/ViDB

Hang out with Visual Data: Visual Data Oriented Database.

Primary LanguagePythonMIT LicenseMIT

Hang out with Visual Data: Visual Data Oriented Database (ViDB)

Contributors

黃郁珊, 鄭元嘉, 戴若竹, 蕭如芸


Description

Why do we improve visual data storage and analysis? Since the bulk of data generated today is unstructured data. To facilitate essential decisions, organizations must discover ways to efficiently manage and analyze unstructured data [1]. Moreover, image analysis plays a significant part in several fields of studies, such as marketing, machine vision, medical scanning, security, etc. Having a well-developed visual-oriented database inevitably has a gradual rise in importance.


Outcome

To play with visual data in an elegant manner, we design a visual-oriented database which focuses on image storage, stream process, and ML-based query functionality. The database will be a server with a socket-based interface implemented by Python. To have a picture of it, major features are shown as below.

  • Basic Operation

    i.Insert instances given file paths or file bytes. We provide three modes to store files: original, compressed and both.

    ii. Delete instances by the id.

    iii. Retrieve instances by the id. The user can specify the mode to retrieve.

  • Advanced ML-based Query Operation

    i. Query k-nearest instances by visual content/semantic given an instance.

    ii. Query k-nearest instances by visual content/semantic given an instance tag.

    iii. Query k-nearest instances by visual style/domain given an instance.

    iv. Query k-nearest instances by visual style/domain given a style tag.

    v. Query k-farthest instances by visual content/semantic given an instance.

    vi. Query k-farthest instances by visual style/domain given an instance.

    vii. Query similar instances given a group of instances.

  • Stream Operation

    i. Automatically capture visual frames of interest out of a stream given a “criteria”; specifically, 3 criterion will be provided: CCTV, face recognition, and sports highlights.

    ii. When the user applies CCTV criteria, only those frames where people appear will be captured and stored.

    iii. When the user applies face recognition criteria, our system will capture those frames where the face of interest appears given a target face in advance.

    iv. When the user applies sports highlights criteria, our system will capture those frames considered highlights or moments given the type of sports (e.g., baseball and basketball).


Implementation

  • Perform Image Compression

    We first transform an image from RGB to YCbCr, which separates the illuminance and the chromatic strength of an image. Since our eyes are more sensitive to illuminance, not to color, a certain percentage of color information can be removed. Besides, we can filter out the high frequency by applying quantization on DCT coefficients of the image. We can also perform Hoffman encoding to compress data. All these methods help us reduce image resolution while keeping images conservative.

  • Query Instances Given a target image, we will apply the k-nearest neighbors algorithm (k-NN) to query instances with similar content/style. To be specific, we can apply the Ball Tree algorithm [2] to speed up the query process.

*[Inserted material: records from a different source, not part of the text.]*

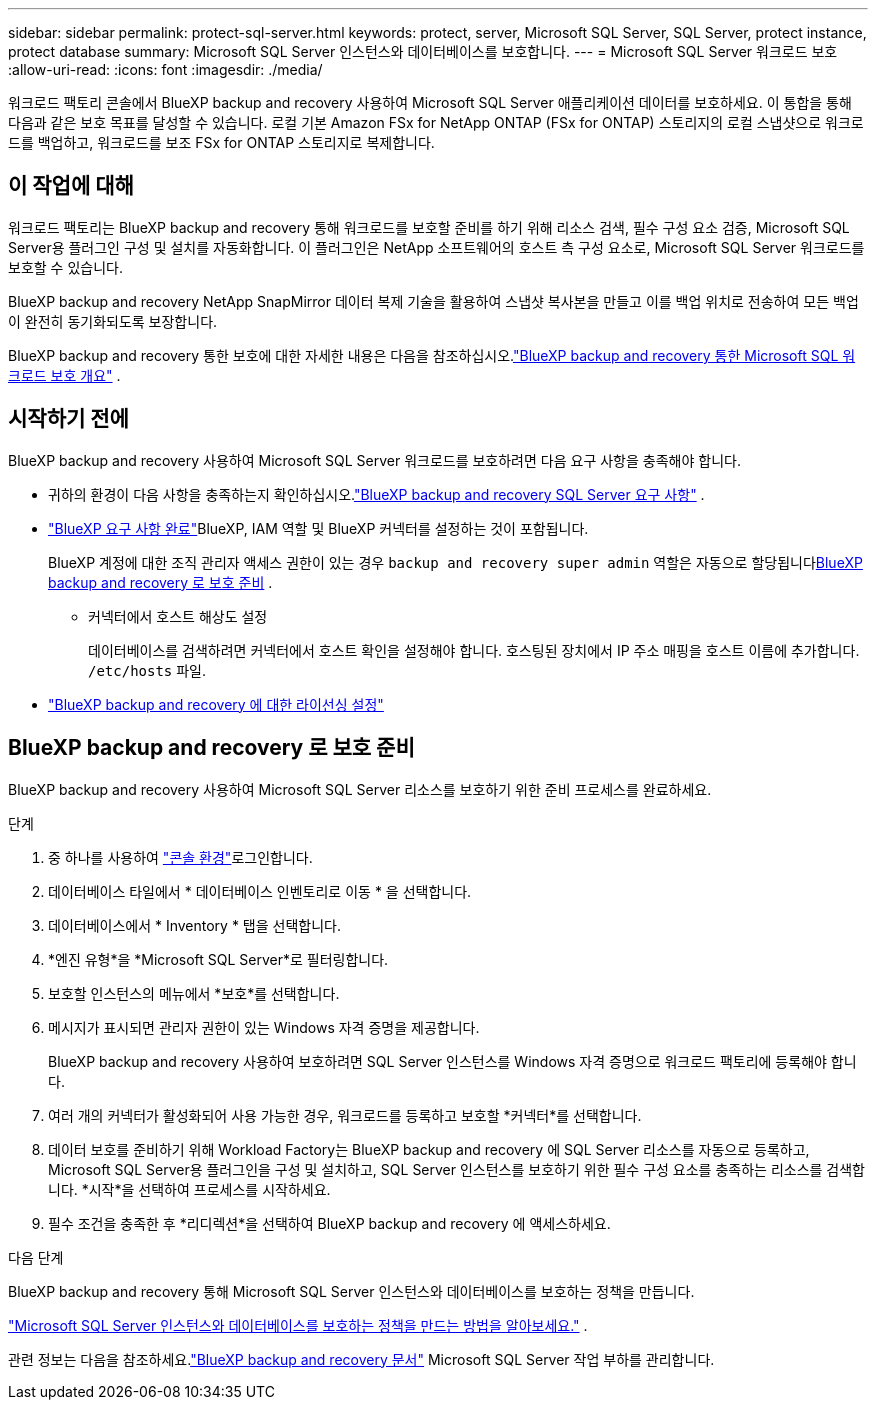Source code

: ---
sidebar: sidebar 
permalink: protect-sql-server.html 
keywords: protect, server, Microsoft SQL Server, SQL Server, protect instance, protect database 
summary: Microsoft SQL Server 인스턴스와 데이터베이스를 보호합니다. 
---
= Microsoft SQL Server 워크로드 보호
:allow-uri-read: 
:icons: font
:imagesdir: ./media/


[role="lead"]
워크로드 팩토리 콘솔에서 BlueXP backup and recovery 사용하여 Microsoft SQL Server 애플리케이션 데이터를 보호하세요. 이 통합을 통해 다음과 같은 보호 목표를 달성할 수 있습니다. 로컬 기본 Amazon FSx for NetApp ONTAP (FSx for ONTAP) 스토리지의 로컬 스냅샷으로 워크로드를 백업하고, 워크로드를 보조 FSx for ONTAP 스토리지로 복제합니다.



== 이 작업에 대해

워크로드 팩토리는 BlueXP backup and recovery 통해 워크로드를 보호할 준비를 하기 위해 리소스 검색, 필수 구성 요소 검증, Microsoft SQL Server용 플러그인 구성 및 설치를 자동화합니다. 이 플러그인은 NetApp 소프트웨어의 호스트 측 구성 요소로, Microsoft SQL Server 워크로드를 보호할 수 있습니다.

BlueXP backup and recovery NetApp SnapMirror 데이터 복제 기술을 활용하여 스냅샷 복사본을 만들고 이를 백업 위치로 전송하여 모든 백업이 완전히 동기화되도록 보장합니다.

BlueXP backup and recovery 통한 보호에 대한 자세한 내용은 다음을 참조하십시오.link:https://docs.netapp.com/us-en/bluexp-backup-recovery/br-use-mssql-protect-overview.html["BlueXP backup and recovery 통한 Microsoft SQL 워크로드 보호 개요"^] .



== 시작하기 전에

BlueXP backup and recovery 사용하여 Microsoft SQL Server 워크로드를 보호하려면 다음 요구 사항을 충족해야 합니다.

* 귀하의 환경이 다음 사항을 충족하는지 확인하십시오.link:https://docs.netapp.com/us-en/bluexp-backup-recovery/concept-start-prereq.html#microsoft-sql-server-workload-requirements["BlueXP backup and recovery SQL Server 요구 사항"^] .
* link:https://docs.netapp.com/us-en/bluexp-backup-recovery/concept-start-prereq.html#in-bluexp["BlueXP 요구 사항 완료"^]BlueXP, IAM 역할 및 BlueXP 커넥터를 설정하는 것이 포함됩니다.
+
BlueXP 계정에 대한 조직 관리자 액세스 권한이 있는 경우 `backup and recovery super admin` 역할은 자동으로 할당됩니다<<BlueXP backup and recovery 로 보호 준비,BlueXP backup and recovery 로 보호 준비>> .

+
** 커넥터에서 호스트 해상도 설정
+
데이터베이스를 검색하려면 커넥터에서 호스트 확인을 설정해야 합니다.  호스팅된 장치에서 IP 주소 매핑을 호스트 이름에 추가합니다. `/etc/hosts` 파일.



* link:https://docs.netapp.com/us-en/bluexp-backup-recovery/br-start-licensing.html["BlueXP backup and recovery 에 대한 라이선싱 설정"^]




== BlueXP backup and recovery 로 보호 준비

BlueXP backup and recovery 사용하여 Microsoft SQL Server 리소스를 보호하기 위한 준비 프로세스를 완료하세요.

.단계
. 중 하나를 사용하여 link:https://docs.netapp.com/us-en/workload-setup-admin/console-experiences.html["콘솔 환경"^]로그인합니다.
. 데이터베이스 타일에서 * 데이터베이스 인벤토리로 이동 * 을 선택합니다.
. 데이터베이스에서 * Inventory * 탭을 선택합니다.
. *엔진 유형*을 *Microsoft SQL Server*로 필터링합니다.
. 보호할 인스턴스의 메뉴에서 *보호*를 선택합니다.
. 메시지가 표시되면 관리자 권한이 있는 Windows 자격 증명을 제공합니다.
+
BlueXP backup and recovery 사용하여 보호하려면 SQL Server 인스턴스를 Windows 자격 증명으로 워크로드 팩토리에 등록해야 합니다.

. 여러 개의 커넥터가 활성화되어 사용 가능한 경우, 워크로드를 등록하고 보호할 *커넥터*를 선택합니다.
. 데이터 보호를 준비하기 위해 Workload Factory는 BlueXP backup and recovery 에 SQL Server 리소스를 자동으로 등록하고, Microsoft SQL Server용 플러그인을 구성 및 설치하고, SQL Server 인스턴스를 보호하기 위한 필수 구성 요소를 충족하는 리소스를 검색합니다.  *시작*을 선택하여 프로세스를 시작하세요.
. 필수 조건을 충족한 후 *리디렉션*을 선택하여 BlueXP backup and recovery 에 액세스하세요.


.다음 단계
BlueXP backup and recovery 통해 Microsoft SQL Server 인스턴스와 데이터베이스를 보호하는 정책을 만듭니다.

link:https://docs.netapp.com/us-en/bluexp-backup-recovery/br-use-policies-create.html["Microsoft SQL Server 인스턴스와 데이터베이스를 보호하는 정책을 만드는 방법을 알아보세요."^] .

관련 정보는 다음을 참조하세요.link:https://docs.netapp.com/us-en/bluexp-backup-recovery/br-use-mssql-protect-overview.html["BlueXP backup and recovery 문서"^] Microsoft SQL Server 작업 부하를 관리합니다.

  • Extract Distinguishable Image Features Given an image to be inserted into the database, we need to save the image and its extracted feature. We will then compare the features to find similar/dissimilar instances. i. How to obtain the image feature? We feed the image into an ImageNet pre-trained VGG-16 backbone, and select the output feature map of a specific layer. ii. How to compare the content/style similarity between two instance’s features? Following [3], we apply the perceptual loss to compute the content or style loss between two features. For content loss, we simply compute the L2 distance between the two extracted features. On the other hand, to capture style information instead of spatial and structural information, we calculate the Gram matrix of the extracted features. [4]

  • Perform Stream Operations i. CCTV criteria: motion detection system. We first split the image into grids. Each grid represents an area. We then compute the difference in the same area between different time slots. If the difference is larger than a certain threshold, the motion is detected. ii. Face recognition criteria: face recognition system. There are two parts for performing successful face recognition: face detection and face recognition. We can create a face detector with OpenCV. The common choice is a pre-trained “Haar Cascade classifier.” We afterwards put the detected faces into a recognizer to compute their similarity with a target face. We can either train the recognizer by ourselves or use an OpenCV Recognizer. iii. Sports highlights criteria: highlight extraction system. We first crawl many web images of sports scenes to fine-tune the Inception Network and use it as a feature extractor. Next, we use the LSTM network to score the extracted feature of each video segment and eventually find the highlight moments.